Is the EGR system hooked up?
If it didn't have an EGR system, was the computer used from a non-EGR vehicle?
Spark timing curves are different for EGR and non-EGR engines.
"pinging", which sounds like the diesel noise, is when there are two ignitions in a cylinder at "almost" the same time, the noise is the two explosive wave fronts meeting.
When an engine is under load the cylinders heat up, 87 octane fuel can self ignite if cylinder temp gets to hot.
The pinging also makes the cylinder even hotter, so once it starts it will continue until load is removed and cylinder cools a bit.
Pinging can also be caused by a lean fuel/air mix, rich(normal) mix cools cylinder temp as it enters cylinder, lean mix doesn't and lean mix burns hotter.
The perfect fuel/air mix will melt pistons and valves, so engines are run as lean as possible but not to the point of over heating a cylinder.

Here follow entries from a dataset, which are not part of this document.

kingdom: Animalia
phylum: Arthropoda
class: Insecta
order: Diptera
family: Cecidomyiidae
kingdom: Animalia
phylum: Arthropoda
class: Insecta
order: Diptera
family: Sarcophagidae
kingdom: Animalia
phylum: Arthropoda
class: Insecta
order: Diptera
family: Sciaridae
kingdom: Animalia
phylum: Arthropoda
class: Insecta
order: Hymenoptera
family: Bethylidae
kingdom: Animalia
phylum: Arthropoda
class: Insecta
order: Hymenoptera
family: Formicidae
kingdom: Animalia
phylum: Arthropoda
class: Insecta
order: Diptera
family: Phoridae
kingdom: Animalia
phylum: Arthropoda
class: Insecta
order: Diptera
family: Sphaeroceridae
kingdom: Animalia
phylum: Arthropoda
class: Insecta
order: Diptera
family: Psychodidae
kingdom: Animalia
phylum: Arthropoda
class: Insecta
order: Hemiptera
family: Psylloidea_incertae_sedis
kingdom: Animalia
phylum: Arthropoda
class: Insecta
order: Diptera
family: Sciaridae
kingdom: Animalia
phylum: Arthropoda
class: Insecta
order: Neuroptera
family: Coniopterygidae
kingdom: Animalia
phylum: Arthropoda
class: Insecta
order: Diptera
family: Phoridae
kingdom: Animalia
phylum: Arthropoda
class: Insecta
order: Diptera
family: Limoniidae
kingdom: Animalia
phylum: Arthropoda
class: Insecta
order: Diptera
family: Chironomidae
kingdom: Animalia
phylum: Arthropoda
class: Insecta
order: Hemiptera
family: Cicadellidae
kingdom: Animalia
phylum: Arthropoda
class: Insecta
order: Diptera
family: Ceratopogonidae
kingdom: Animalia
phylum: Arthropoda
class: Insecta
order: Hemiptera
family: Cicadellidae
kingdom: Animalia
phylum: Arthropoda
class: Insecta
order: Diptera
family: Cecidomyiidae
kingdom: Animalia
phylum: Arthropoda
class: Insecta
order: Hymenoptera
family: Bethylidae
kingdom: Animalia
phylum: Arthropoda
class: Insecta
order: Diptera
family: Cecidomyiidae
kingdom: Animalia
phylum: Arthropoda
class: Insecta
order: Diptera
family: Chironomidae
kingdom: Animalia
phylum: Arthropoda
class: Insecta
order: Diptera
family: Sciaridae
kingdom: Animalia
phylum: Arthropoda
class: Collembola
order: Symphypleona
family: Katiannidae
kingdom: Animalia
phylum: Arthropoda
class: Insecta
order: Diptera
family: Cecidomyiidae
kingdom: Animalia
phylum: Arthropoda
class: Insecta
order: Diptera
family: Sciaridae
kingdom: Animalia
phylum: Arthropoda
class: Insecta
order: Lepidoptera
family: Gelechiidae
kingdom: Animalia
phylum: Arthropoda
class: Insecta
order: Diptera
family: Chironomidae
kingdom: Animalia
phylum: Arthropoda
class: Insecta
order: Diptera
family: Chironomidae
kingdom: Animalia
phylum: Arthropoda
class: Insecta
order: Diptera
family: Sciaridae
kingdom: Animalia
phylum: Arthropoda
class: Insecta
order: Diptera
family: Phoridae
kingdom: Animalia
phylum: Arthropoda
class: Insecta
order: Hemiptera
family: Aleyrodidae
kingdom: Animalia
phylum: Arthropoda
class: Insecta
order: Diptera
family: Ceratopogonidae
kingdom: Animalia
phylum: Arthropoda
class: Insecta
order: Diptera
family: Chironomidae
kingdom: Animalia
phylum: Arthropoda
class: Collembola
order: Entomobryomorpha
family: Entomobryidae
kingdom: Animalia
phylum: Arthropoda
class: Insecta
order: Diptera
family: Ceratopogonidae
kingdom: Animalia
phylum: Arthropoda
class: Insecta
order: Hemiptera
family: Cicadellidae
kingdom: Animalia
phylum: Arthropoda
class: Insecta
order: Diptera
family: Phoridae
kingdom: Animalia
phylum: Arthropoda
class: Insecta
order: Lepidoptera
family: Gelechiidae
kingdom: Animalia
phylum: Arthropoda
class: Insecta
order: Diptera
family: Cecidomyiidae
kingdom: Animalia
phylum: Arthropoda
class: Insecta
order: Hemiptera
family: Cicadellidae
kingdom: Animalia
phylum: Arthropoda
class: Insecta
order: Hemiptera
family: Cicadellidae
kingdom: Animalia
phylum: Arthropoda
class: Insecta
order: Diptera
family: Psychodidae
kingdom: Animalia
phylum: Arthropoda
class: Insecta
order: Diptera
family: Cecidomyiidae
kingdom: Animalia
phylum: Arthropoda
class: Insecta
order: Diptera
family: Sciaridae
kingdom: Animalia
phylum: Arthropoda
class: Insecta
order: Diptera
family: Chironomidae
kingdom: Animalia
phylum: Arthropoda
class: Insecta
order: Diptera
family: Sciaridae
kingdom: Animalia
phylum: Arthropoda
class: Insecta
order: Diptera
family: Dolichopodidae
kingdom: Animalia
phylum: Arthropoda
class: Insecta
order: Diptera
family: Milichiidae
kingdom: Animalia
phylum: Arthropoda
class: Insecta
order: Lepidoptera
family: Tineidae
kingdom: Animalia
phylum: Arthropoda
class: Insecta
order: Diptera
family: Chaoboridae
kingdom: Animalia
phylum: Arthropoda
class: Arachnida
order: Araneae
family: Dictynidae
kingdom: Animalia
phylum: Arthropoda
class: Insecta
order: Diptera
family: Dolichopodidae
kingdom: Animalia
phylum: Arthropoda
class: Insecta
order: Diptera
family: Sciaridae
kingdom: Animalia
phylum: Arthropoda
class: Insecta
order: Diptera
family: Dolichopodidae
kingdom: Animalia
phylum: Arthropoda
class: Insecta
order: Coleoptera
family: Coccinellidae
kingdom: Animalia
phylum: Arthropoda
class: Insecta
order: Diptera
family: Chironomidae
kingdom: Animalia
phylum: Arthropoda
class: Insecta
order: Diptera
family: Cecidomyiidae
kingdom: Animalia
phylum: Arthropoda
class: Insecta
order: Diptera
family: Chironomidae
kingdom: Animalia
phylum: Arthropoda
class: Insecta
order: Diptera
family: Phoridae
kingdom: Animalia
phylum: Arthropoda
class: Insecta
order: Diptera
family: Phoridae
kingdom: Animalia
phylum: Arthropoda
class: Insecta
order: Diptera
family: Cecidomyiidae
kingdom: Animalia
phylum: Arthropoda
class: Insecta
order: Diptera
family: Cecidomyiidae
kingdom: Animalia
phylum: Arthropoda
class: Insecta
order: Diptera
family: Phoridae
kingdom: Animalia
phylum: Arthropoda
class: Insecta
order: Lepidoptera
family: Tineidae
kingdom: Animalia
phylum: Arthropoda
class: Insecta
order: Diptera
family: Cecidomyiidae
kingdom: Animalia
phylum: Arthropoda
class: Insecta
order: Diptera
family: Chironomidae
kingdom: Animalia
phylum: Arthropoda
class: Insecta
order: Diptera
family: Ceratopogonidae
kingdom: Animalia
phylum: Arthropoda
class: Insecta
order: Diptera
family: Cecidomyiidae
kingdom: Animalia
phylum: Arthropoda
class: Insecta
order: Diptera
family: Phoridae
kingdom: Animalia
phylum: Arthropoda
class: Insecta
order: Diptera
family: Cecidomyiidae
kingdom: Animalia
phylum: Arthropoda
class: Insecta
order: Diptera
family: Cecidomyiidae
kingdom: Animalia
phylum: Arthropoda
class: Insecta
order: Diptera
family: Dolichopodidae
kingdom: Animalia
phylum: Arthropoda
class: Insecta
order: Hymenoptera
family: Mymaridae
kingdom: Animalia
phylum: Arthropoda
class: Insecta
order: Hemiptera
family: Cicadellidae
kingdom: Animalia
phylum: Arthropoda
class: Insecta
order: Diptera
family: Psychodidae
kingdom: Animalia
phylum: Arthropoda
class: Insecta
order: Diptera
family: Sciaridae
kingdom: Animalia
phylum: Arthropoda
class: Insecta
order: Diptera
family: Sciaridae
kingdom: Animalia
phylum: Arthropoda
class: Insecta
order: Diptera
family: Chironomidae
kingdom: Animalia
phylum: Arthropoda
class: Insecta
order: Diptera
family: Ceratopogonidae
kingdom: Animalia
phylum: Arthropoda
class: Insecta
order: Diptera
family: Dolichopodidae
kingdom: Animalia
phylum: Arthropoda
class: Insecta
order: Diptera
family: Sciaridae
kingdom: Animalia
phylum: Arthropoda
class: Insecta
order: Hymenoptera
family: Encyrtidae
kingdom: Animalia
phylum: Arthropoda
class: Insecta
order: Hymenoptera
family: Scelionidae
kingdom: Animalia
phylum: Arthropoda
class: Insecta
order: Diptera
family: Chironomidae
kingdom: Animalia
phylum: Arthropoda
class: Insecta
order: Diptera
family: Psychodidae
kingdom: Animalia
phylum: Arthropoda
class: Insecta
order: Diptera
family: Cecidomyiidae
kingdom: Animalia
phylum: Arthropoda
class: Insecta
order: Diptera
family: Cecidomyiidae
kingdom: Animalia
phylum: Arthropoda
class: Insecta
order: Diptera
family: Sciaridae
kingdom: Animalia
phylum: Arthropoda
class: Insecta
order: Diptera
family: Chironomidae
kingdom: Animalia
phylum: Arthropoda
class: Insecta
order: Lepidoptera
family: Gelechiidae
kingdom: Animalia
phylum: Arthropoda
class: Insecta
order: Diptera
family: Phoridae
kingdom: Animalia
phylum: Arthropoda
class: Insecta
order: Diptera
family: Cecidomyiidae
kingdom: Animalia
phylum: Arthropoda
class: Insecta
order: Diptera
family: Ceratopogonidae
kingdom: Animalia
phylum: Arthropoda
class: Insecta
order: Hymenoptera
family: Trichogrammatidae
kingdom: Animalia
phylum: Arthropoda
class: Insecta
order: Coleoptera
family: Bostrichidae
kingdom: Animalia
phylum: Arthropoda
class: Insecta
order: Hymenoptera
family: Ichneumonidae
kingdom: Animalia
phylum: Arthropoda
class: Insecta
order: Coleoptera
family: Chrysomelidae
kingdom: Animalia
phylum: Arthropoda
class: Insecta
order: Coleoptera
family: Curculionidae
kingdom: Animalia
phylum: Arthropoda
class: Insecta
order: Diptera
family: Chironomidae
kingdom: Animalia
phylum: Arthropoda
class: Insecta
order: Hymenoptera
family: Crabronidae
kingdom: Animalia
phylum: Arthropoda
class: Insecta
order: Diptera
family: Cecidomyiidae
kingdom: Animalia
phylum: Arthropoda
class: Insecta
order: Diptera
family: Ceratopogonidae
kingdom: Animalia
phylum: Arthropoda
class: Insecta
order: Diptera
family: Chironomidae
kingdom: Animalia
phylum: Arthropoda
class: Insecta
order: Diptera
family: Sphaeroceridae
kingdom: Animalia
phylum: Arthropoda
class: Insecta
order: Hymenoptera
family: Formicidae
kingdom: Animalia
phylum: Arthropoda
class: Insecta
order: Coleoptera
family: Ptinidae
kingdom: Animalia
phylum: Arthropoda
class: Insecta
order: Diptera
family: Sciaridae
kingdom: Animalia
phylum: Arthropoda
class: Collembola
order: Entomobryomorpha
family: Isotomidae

If MAF, O2, computer, fuel pressure or injectors are malfunctioning fuel mix under load might be too lean.
EGR systems allow exhaust gases into intake and then cylinders, this cools cylinder temps, as funny as that sounds, when engine is under load.
The Cam position sensor(CPS)(if you have one) takes over spark timing at higher RPMs, advancing it for best performance, without a Knock(ping) sensor it won't retard the timing to prevent pinging.
If spark timing is too advanced the 87 octane fuel has a chance to self ignite before spark plug fires.
As far as I know there is no "user" adjustment of spark advance.